Children were measured in fifth, sixth and seventh grades. Child assent and parent/guardian consent were obtained prior to data collection. During each year of data collection, children and parents/guardians were asked to complete a questionnaire and children received an accelerometer to assess PA. All neighbourhood data were collected at one time point between fifth and sixth grade (windshield survey) or sixth and seventh grade (Physical Activity Resource Assessment (PARA)). For the present study, children were excluded for missing data on: fifth grade PA (N=81); neighbourhood (N=260); sixth and seventh grade PA (N=88); race (N=2); parent report (N=13). The analytic sample for this study included 636 children. There were no significant differences between the analytic sample and the excluded sample across age, gender, race/ethnicity, total physical activity (TPA) or neighbourhood SES (nSES).
PA was measured in grades 5, 6 and 7 using accelerometry (ActiGraph GT1M and GT3X models, Pensacola, Florida, USA). Each participant received an accelerometer to wear on the right hip during waking hours for seven consecutive days, except while bathing, swimming or sleeping. Accelerometer data were collected in 60 s epochs and periods of non-wear time (≥60 min of consecutive zeroes) were set to missing. Data for Sundays were excluded from analysis because of the shorter amount of wear time and lower compliance. Children had to provide at least 2 days of eight or more hours of data for each day to be included (weekend day not required). For children who met wear time requirements, multiple imputation using Proc MI in SAS (V.9.3) was employed to estimate missing values. On average, 73% of total possible records from Monday to Saturday were available over the 3 years. Using cut-points established by Freedson et al,19 accelerometer activity counts were used to determine time spent in light-intensity, moderate-intensity and vigorous-intensity activities. An average cut-point was used based on the ages in the study. The outcome variable of interest was TPA, which is expressed as mean daily minutes of TPA per hour of wear time. TPA was defined as ≥100 activity counts per minute and includes light-activity, moderate-activity and vigorous-activity levels.19 20
Children self-reported their age, sex and race/ethnicity. Age was reported as years and expressed as a continuous variable. Sex was reported as male or female. For race, children were instructed to select each applicable race category. For ethnicity, children indicated whether they were of Hispanic or Latino origin. Race and ethnicity variables were collapsed into one variable with the following categories: Non-Hispanic White, Non-Hispanic Black, Hispanic and other (includes multiracial).
Child-reported and parent-reported variables
Table 2 provides a list of child-reported and parent-reported constructs utilised, including a definition, number of survey items, range of response options, Cronbach’s alpha and mean value. Briefly, the student questionnaire included five intrapersonal and five interpersonal psychosocial constructs and one home environmental variable. The parent questionnaire included two intrapersonal and four interpersonal psychosocial variables and two home environmental variables. Online supplementary appendix 1 lists each item included and the reference for the items/construct.

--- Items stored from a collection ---
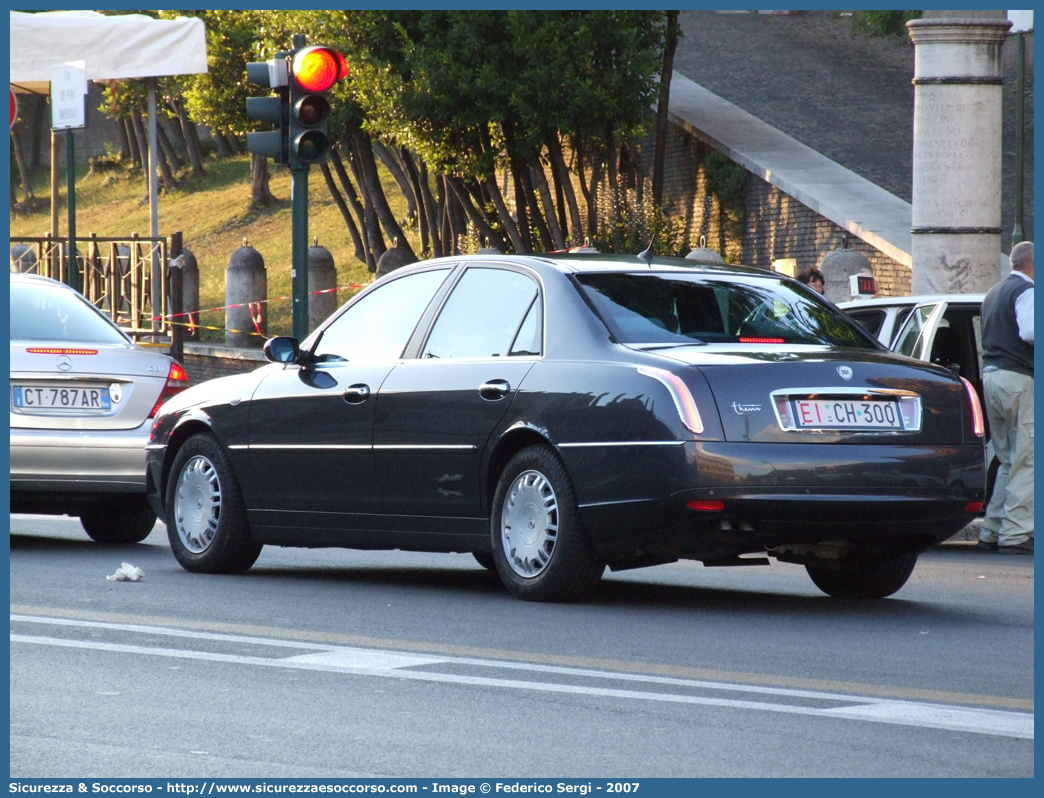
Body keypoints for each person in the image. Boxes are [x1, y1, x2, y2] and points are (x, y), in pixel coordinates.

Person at [978, 240, 1034, 555]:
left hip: (993, 377)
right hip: (1019, 379)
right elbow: (1030, 332)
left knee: (1006, 458)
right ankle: (1016, 535)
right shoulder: (1027, 291)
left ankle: (992, 529)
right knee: (1028, 458)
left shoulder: (993, 292)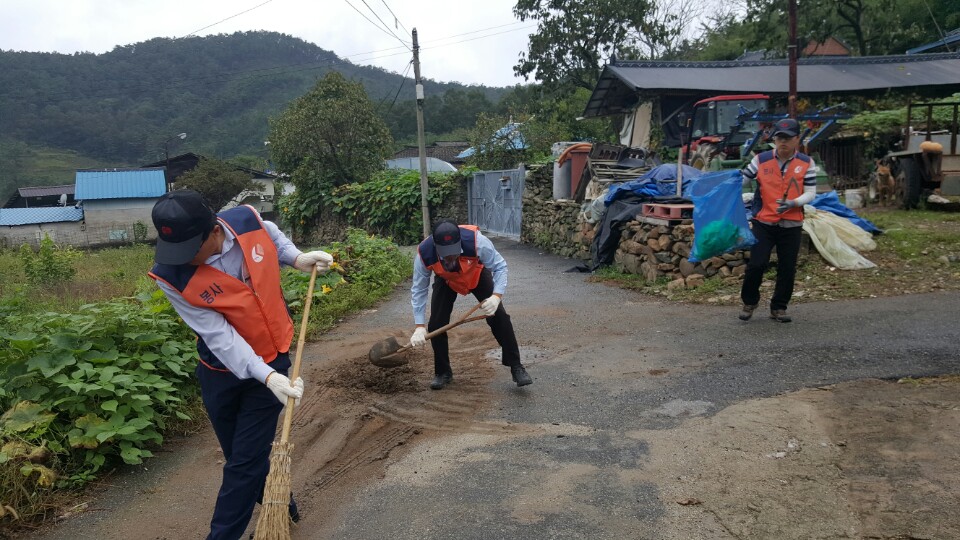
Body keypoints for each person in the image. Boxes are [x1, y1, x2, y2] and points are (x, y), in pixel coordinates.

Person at [147, 190, 332, 540]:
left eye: (190, 249)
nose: (183, 259)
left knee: (243, 466)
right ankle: (283, 503)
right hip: (220, 371)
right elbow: (219, 337)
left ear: (215, 231)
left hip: (272, 355)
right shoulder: (171, 275)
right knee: (239, 453)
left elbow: (272, 235)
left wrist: (296, 257)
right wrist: (266, 378)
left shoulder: (247, 220)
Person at [410, 219, 533, 389]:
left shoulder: (477, 242)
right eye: (444, 253)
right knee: (436, 324)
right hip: (446, 280)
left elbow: (500, 266)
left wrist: (496, 297)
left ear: (459, 241)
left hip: (476, 274)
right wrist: (419, 326)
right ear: (435, 245)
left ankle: (516, 366)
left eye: (453, 251)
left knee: (499, 317)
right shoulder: (424, 253)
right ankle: (443, 372)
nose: (450, 257)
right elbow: (419, 289)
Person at [739, 118, 818, 323]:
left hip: (791, 223)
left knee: (787, 267)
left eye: (788, 138)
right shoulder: (761, 159)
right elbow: (742, 180)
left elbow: (811, 193)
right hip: (764, 222)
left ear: (797, 139)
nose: (783, 142)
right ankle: (749, 302)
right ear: (774, 139)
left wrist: (794, 202)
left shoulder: (806, 163)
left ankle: (779, 307)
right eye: (779, 138)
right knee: (756, 264)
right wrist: (723, 190)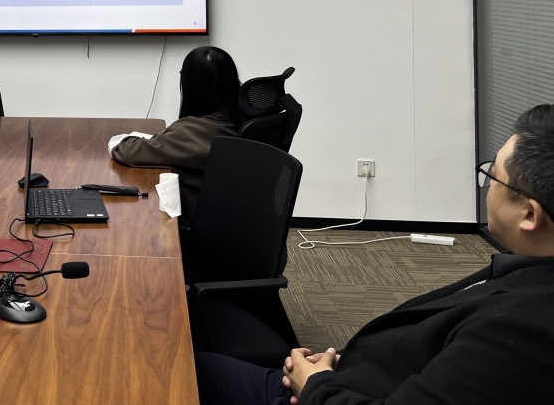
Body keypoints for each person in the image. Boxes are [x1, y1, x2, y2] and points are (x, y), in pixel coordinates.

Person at [195, 104, 554, 405]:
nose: (487, 184)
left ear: (529, 215)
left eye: (494, 176)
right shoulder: (525, 273)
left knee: (183, 372)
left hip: (321, 395)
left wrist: (316, 385)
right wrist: (331, 366)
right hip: (342, 377)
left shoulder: (520, 333)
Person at [109, 46, 243, 218]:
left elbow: (127, 151)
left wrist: (124, 139)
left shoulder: (189, 133)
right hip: (234, 214)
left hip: (197, 217)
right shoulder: (248, 119)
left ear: (191, 86)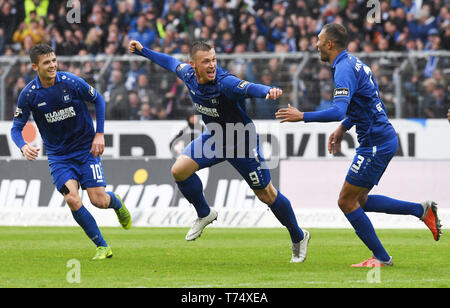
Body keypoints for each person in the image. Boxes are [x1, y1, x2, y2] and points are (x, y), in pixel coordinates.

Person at [129, 39, 310, 263]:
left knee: (267, 195)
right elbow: (169, 62)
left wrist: (268, 91)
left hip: (241, 142)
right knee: (179, 170)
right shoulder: (187, 74)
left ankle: (298, 236)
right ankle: (204, 213)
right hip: (215, 137)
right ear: (193, 65)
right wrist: (143, 51)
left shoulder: (225, 83)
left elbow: (247, 87)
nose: (212, 65)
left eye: (214, 59)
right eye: (206, 61)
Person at [275, 23, 441, 267]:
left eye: (319, 39)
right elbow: (363, 101)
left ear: (329, 44)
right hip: (379, 139)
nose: (316, 44)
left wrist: (303, 116)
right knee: (359, 200)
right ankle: (421, 210)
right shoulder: (354, 63)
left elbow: (338, 110)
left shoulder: (343, 69)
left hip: (376, 142)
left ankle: (382, 258)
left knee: (346, 201)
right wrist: (344, 127)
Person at [10, 43, 132, 260]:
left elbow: (99, 100)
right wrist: (23, 145)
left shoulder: (71, 82)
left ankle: (116, 203)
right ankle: (102, 246)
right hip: (59, 157)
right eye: (47, 62)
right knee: (73, 200)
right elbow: (16, 128)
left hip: (86, 150)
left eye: (54, 60)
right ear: (34, 67)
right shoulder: (28, 95)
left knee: (99, 200)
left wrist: (100, 134)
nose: (52, 65)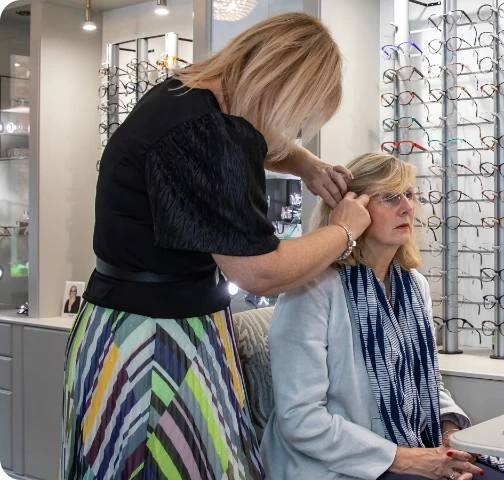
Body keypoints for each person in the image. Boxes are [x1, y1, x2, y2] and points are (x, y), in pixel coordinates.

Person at [62, 13, 372, 480]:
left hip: (136, 324)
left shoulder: (186, 96)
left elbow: (264, 142)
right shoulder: (209, 134)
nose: (293, 128)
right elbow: (259, 272)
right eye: (299, 115)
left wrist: (304, 163)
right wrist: (344, 230)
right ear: (282, 86)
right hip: (153, 347)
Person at [262, 153, 504, 480]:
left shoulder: (413, 286)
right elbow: (301, 419)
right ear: (351, 209)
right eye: (391, 197)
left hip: (409, 447)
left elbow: (427, 383)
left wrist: (450, 437)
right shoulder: (310, 291)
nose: (408, 207)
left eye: (409, 195)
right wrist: (409, 459)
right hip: (336, 465)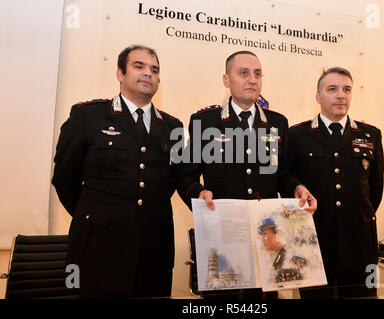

--- Questions ---
1 - According to the physical activity study text, on which hip did each participant wear the accelerometer?
2 - Reproduce the physical activity study text word for word, starting at "Child-reported and parent-reported variables" and ending at "for the items/construct.".
These records were taken from a separate source.

--- Responses in order ---
1 - The right hip.

2 -
Child-reported and parent-reported variables
Table 2 provides a list of child-reported and parent-reported constructs utilised, including a definition, number of survey items, range of response options, Cronbach’s alpha and mean value. Briefly, the student questionnaire included five intrapersonal and five interpersonal psychosocial constructs and one home environmental variable. The parent questionnaire included two intrapersonal and four interpersonal psychosocial variables and two home environmental variables. Online supplementary appendix 1 lists each item included and the reference for the items/construct.